This breed is adaptable, highly intelligent and easy to train, making them a favorite among dog lovers everywhere.

Goldens are high-energy dogs with a gentle disposition.

They’re also natural swimmers.

The golden retriever is considered a large dog breed, weighing up to 75 pounds.

He’s a big eater, a constant shedder and requires lots of exercise to keep him healthy and happy.

Routine grooming is also a must, from his floppy ears to his fluffy tail, to keep this dog looking his best.

Setter

irish setter dog

Setters come in diverse breeds, which include the Irish setter, English setter and Gordon setter, and they all possess floppy ears!

These dogs hail from England and Ireland and make excellent companions for people who love the great outdoors.

Setters are high-energy dogs that love to bound through woods and up and down grassy knolls exploring the unknown.

They make good guardian dogs, keeping watch for strangers or trespassers onto your property.

Setters can be easily distinguished by their gorgeous coats, lean bodies and semi-dignified floppy ears.

They’re lively, fun-loving, inquisitive dogs that need plenty of space to roam.

The right ambiance will fulfill their desire to explore, learn and grow.

Depending on their breed, they come in a multitude of colors.

Final Word

From the playful beagle to the sleuth-nosed bloodhound to the regal Afghan, floppy-eared dogs are here to stay.

Many dog lovers consider floppy ears one of the most attractive features of a dog.

If you’re one of them, you’ll have no trouble finding a floppy-eared pup to call your own.

- **Dataset content**

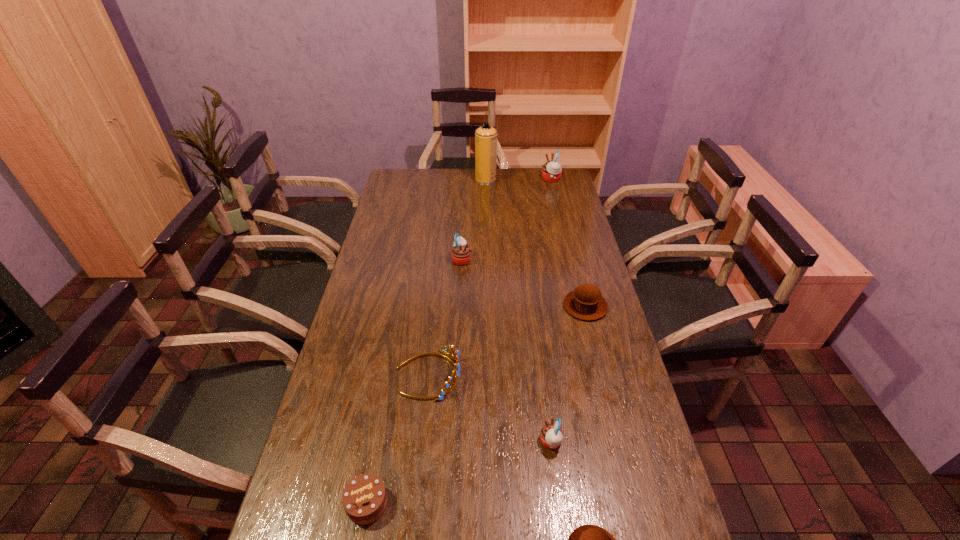
You are a GUI agent. You are given a task and a screenshot of the screen. Output one action in this format:
    pyautogui.click(x=<x>, y=<y>)
    Task: Click on the free spot between the brown chocolate cake and the aerosol can
    The height and width of the screenshot is (540, 960).
    Given the screenshot: What is the action you would take?
    pyautogui.click(x=426, y=342)

Identify which object is the closest to the nearest muffin. Please provide its 2D coordinates. Your answer should be formatted as a tuple, i.e. [(x, y)], where the tuple contains the x and y coordinates of a point satisfying the conditions above.

[(551, 435)]

Identify which object is located as the seventh nearest to the gold tiara. Please provide its 2D coordinates. Your answer should be formatted as a tuple, i.e. [(x, y)], where the tuple contains the x and y coordinates of a point satisfying the conditions above.

[(551, 171)]

Locate which muffin is the closest to the tallest object. Please provide its 2D coordinates. Your answer should be formatted as a tuple, i.e. [(x, y)], where the tuple contains the x and y coordinates of a point satisfying the conditions above.

[(551, 171)]

I want to click on muffin that is the closest one to the leftmost pink muffin, so click(x=586, y=302).

I want to click on pink muffin that is the second closest to the second farthest muffin, so pos(551,435).

Locate which pink muffin ranks second in proximity to the nearer brown muffin. Please provide its 2D coordinates. Your answer should be formatted as a tuple, i.e. [(x, y)], where the tuple contains the x and y coordinates of a point satisfying the conditions above.

[(461, 253)]

This screenshot has height=540, width=960. What are the coordinates of `free location that satisfies the following two spatial constraints: 1. on the front-facing side of the third farthest muffin; 2. on the right side of the second tallest muffin` in the screenshot? It's located at (459, 306).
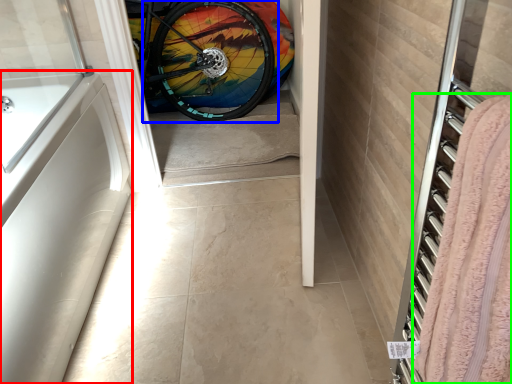
Question: Which object is positioned closest to bath (highlighted by a red box)? Select from bicycle wheel (highlighted by a blue box) and blanket (highlighted by a green box).

Choices:
 (A) bicycle wheel
 (B) blanket

Answer: (B)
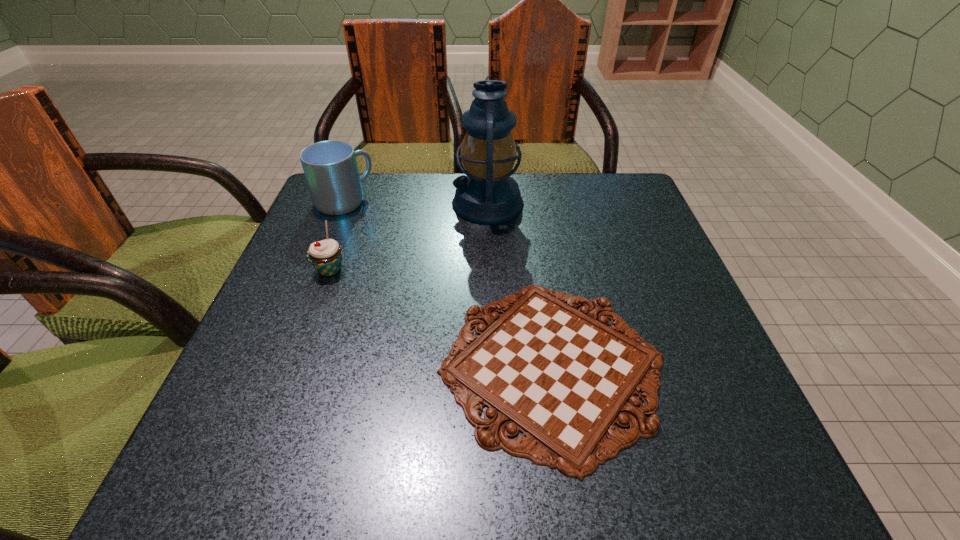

- **Task goal**
Please repeat the text about floppy-eared dog breeds above in full, word for word.

- **Final answer**
This breed is adaptable, highly intelligent and easy to train, making them a favorite among dog lovers everywhere.

Goldens are high-energy dogs with a gentle disposition.

They’re also natural swimmers.

The golden retriever is considered a large dog breed, weighing up to 75 pounds.

He’s a big eater, a constant shedder and requires lots of exercise to keep him healthy and happy.

Routine grooming is also a must, from his floppy ears to his fluffy tail, to keep this dog looking his best.

Setter

irish setter dog

Setters come in diverse breeds, which include the Irish setter, English setter and Gordon setter, and they all possess floppy ears!

These dogs hail from England and Ireland and make excellent companions for people who love the great outdoors.

Setters are high-energy dogs that love to bound through woods and up and down grassy knolls exploring the unknown.

They make good guardian dogs, keeping watch for strangers or trespassers onto your property.

Setters can be easily distinguished by their gorgeous coats, lean bodies and semi-dignified floppy ears.

They’re lively, fun-loving, inquisitive dogs that need plenty of space to roam.

The right ambiance will fulfill their desire to explore, learn and grow.

Depending on their breed, they come in a multitude of colors.

Final Word

From the playful beagle to the sleuth-nosed bloodhound to the regal Afghan, floppy-eared dogs are here to stay.

Many dog lovers consider floppy ears one of the most attractive features of a dog.

If you’re one of them, you’ll have no trouble finding a floppy-eared pup to call your own.